Die Türe ward aufgerissen, und herein stürzte
die Frau des Juden Aaron, bleich wie der Tod, das Haar
wild um den Kopf, von Regen triefend. Sie warf sich vor
dem Gutsherrn auf die Knie. »Gerechtigkeit!«
rief sie, »Gerechtigkeit! Mein Mann ist
erschlagen!« und sank ohnmächtig
zusammen.
-
- Es war nur zu wahr, und die
nachfolgende Untersuchung bewies, daß der Jude
Aaron durch einen Schlag an die Schläfe mit einem
stumpfen Instrumente, wahrscheinlich einem Stabe, sein
Leben verloren hatte, durch einen einzigen Schlag. An der
linken Schläfe war der blaue Fleck, sonst keine
Verletzung zu finden.
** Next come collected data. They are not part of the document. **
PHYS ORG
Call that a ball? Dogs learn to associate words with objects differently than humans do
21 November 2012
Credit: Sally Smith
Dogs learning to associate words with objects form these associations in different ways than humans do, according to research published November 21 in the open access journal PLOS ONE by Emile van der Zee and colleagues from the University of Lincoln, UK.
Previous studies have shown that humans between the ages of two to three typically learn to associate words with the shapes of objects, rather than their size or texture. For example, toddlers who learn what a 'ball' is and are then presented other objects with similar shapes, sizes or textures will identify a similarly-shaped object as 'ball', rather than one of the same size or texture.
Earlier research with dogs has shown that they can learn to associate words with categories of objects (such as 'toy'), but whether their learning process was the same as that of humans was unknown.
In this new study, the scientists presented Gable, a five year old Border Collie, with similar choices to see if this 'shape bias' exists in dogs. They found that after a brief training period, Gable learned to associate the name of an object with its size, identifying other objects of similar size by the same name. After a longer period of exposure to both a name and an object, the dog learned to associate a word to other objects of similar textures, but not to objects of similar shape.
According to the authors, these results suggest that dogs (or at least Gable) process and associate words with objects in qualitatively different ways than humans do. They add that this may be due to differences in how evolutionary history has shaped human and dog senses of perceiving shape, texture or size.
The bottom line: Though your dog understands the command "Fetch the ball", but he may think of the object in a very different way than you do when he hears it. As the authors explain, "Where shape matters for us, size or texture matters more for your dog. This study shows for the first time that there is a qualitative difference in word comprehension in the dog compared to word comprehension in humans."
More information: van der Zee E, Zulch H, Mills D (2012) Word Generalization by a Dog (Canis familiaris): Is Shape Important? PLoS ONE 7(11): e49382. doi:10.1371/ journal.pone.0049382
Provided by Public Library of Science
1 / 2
Die Aussagen der Jüdin und
ihres Knechtes Samuel lauteten so: Aaron war vor drei
Tagen am Nachmittag ausgegangen, um Vieh zu kaufen, und
hatte dabei gesagt, er werde wohl über Nacht
ausbleiben, da noch einige böse Schuldner in B. und
S. zu mahnen seien. In diesem Falle werde er in B. beim
Schlächter Salomon übernachten. Als er am
folgenden Tage nicht heimkehrte, war seine Frau sehr
besorgt geworden und hatte sich endlich heute um drei
nachmittags in Begleitung ihres Knechtes und des
großen Schlächterhundes auf den Weg gemacht.
Beim Juden Salomon wußte man nichts von Aaron; er
war gar nicht da gewesen. Nun waren sie zu allen Bauern
gegangen, von denen sie wußten, daß Aaron
einen Handel mit ihnen im Auge hatte. Nur zwei hatten ihn
gesehen, und zwar an demselben Tage, an welchem er
ausgegangen. Es war darüber sehr spät geworden.
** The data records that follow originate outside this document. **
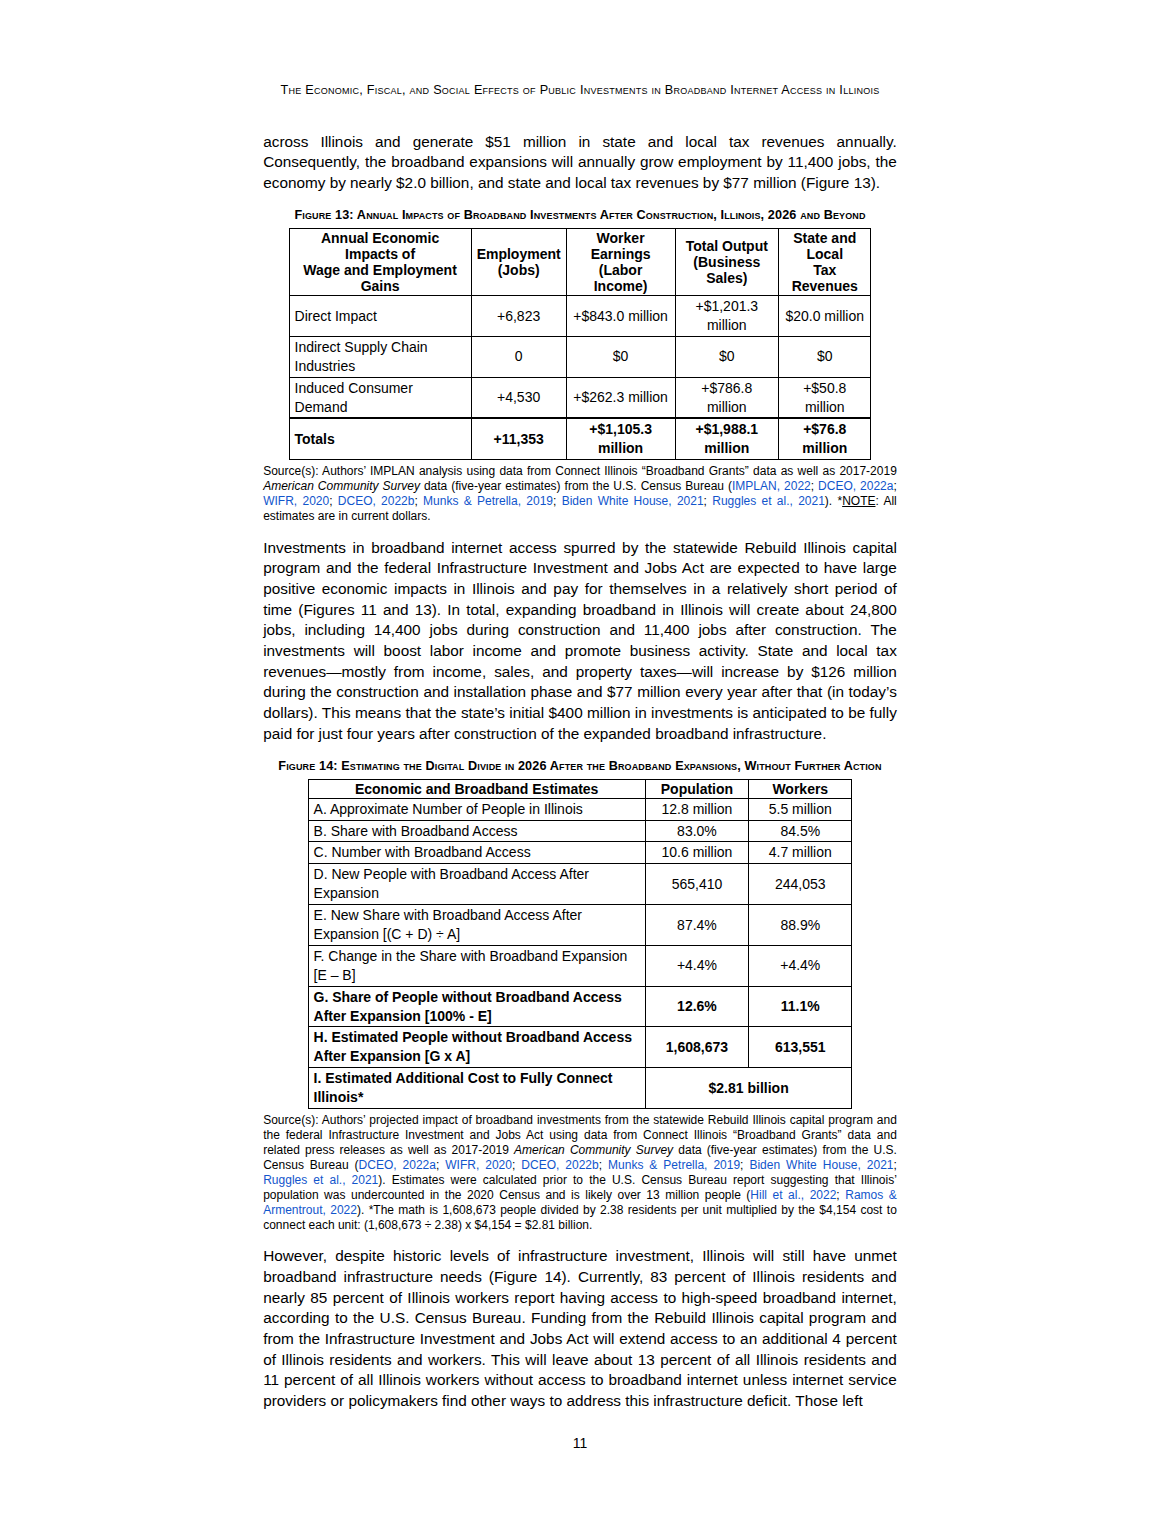The Economic, Fiscal, and Social Effects of Public Investments in Broadband Internet Access in Illinois
across Illinois and generate $51 million in state and local tax revenues annually. Consequently, the broadband expansions will annually grow employment by 11,400 jobs, the economy by nearly $2.0 billion, and state and local tax revenues by $77 million (Figure 13).
Figure 13: Annual Impacts of Broadband Investments After Construction, Illinois, 2026 and Beyond
| Annual Economic Impacts of Wage and Employment Gains | Employment (Jobs) | Worker Earnings (Labor Income) | Total Output (Business Sales) | State and Local Tax Revenues |
| --- | --- | --- | --- | --- |
| Direct Impact | +6,823 | +$843.0 million | +$1,201.3 million | $20.0 million |
| Indirect Supply Chain Industries | 0 | $0 | $0 | $0 |
| Induced Consumer Demand | +4,530 | +$262.3 million | +$786.8 million | +$50.8 million |
| Totals | +11,353 | +$1,105.3 million | +$1,988.1 million | +$76.8 million |
Source(s): Authors’ IMPLAN analysis using data from Connect Illinois “Broadband Grants” data as well as 2017-2019 American Community Survey data (five-year estimates) from the U.S. Census Bureau (IMPLAN, 2022; DCEO, 2022a; WIFR, 2020; DCEO, 2022b; Munks & Petrella, 2019; Biden White House, 2021; Ruggles et al., 2021). *NOTE: All estimates are in current dollars.
Investments in broadband internet access spurred by the statewide Rebuild Illinois capital program and the federal Infrastructure Investment and Jobs Act are expected to have large positive economic impacts in Illinois and pay for themselves in a relatively short period of time (Figures 11 and 13). In total, expanding broadband in Illinois will create about 24,800 jobs, including 14,400 jobs during construction and 11,400 jobs after construction. The investments will boost labor income and promote business activity. State and local tax revenues—mostly from income, sales, and property taxes—will increase by $126 million during the construction and installation phase and $77 million every year after that (in today’s dollars). This means that the state’s initial $400 million in investments is anticipated to be fully paid for just four years after construction of the expanded broadband infrastructure.
Figure 14: Estimating the Digital Divide in 2026 After the Broadband Expansions, Without Further Action
| Economic and Broadband Estimates | Population | Workers |
| --- | --- | --- |
| A. Approximate Number of People in Illinois | 12.8 million | 5.5 million |
| B. Share with Broadband Access | 83.0% | 84.5% |
| C. Number with Broadband Access | 10.6 million | 4.7 million |
| D. New People with Broadband Access After Expansion | 565,410 | 244,053 |
| E. New Share with Broadband Access After Expansion [(C + D) ÷ A] | 87.4% | 88.9% |
| F. Change in the Share with Broadband Expansion [E – B] | +4.4% | +4.4% |
| G. Share of People without Broadband Access After Expansion [100% - E] | 12.6% | 11.1% |
| H. Estimated People without Broadband Access After Expansion [G x A] | 1,608,673 | 613,551 |
| I. Estimated Additional Cost to Fully Connect Illinois* | $2.81 billion |
Source(s): Authors’ projected impact of broadband investments from the statewide Rebuild Illinois capital program and the federal Infrastructure Investment and Jobs Act using data from Connect Illinois “Broadband Grants” data and related press releases as well as 2017-2019 American Community Survey data (five-year estimates) from the U.S. Census Bureau (DCEO, 2022a; WIFR, 2020; DCEO, 2022b; Munks & Petrella, 2019; Biden White House, 2021; Ruggles et al., 2021). Estimates were calculated prior to the U.S. Census Bureau report suggesting that Illinois’ population was undercounted in the 2020 Census and is likely over 13 million people (Hill et al., 2022; Ramos & Armentrout, 2022). *The math is 1,608,673 people divided by 2.38 residents per unit multiplied by the $4,154 cost to connect each unit: (1,608,673 ÷ 2.38) x $4,154 = $2.81 billion.
However, despite historic levels of infrastructure investment, Illinois will still have unmet broadband infrastructure needs (Figure 14). Currently, 83 percent of Illinois residents and nearly 85 percent of Illinois workers report having access to high-speed broadband internet, according to the U.S. Census Bureau. Funding from the Rebuild Illinois capital program and from the Infrastructure Investment and Jobs Act will extend access to an additional 4 percent of Illinois residents and workers. This will leave about 13 percent of all Illinois residents and 11 percent of all Illinois workers without access to broadband internet unless internet service providers or policymakers find other ways to address this infrastructure deficit. Those left
11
Die große Angst trieb das Weib nach Haus, wo sie
ihren Mann wiederzufinden eine schwache Hoffnung
nährte. So waren sie im Brederholz vom Gewitter
überfallen worden und hatten unter einer
großen am Berghange stehenden Buche Schutz gesucht;
der Hund hatte unterdessen auf eine auffallende Weise
umhergestöbert und sich endlich, trotz allem Locken
im Walde verlaufen. Mit einemmale sieht die Frau beim
Leuchten des Blitzes etwas Weißes neben sich im
Moose. Es ist der Stab ihres Mannes, und fast im selben
Augenblicke bricht der Hund durchs Gebüsch und
trägt etwas im Maule: es ist der Schuh ihres Mannes.
Nicht lange, so ist in einem mit dürrem Laube
gefüllten Graben der Leichnam des Juden gefunden. -
Dies war die Angabe des Knechtes, von der Frau nur im
allgemeinen unterstützt; ihre übergroße
Spannung hatte nachgelassen, und sie schien jetzt halb
verwirrt oder vielmehr stumpfsinnig. - »Aug um Auge,
Zahn um Zahn!« dies waren die einzigen Worte, die
sie zuweilen hervorstieß.
-
- In derselben Nacht noch wurden
die Schützen aufgeboten, um Friedrich zu verhaften.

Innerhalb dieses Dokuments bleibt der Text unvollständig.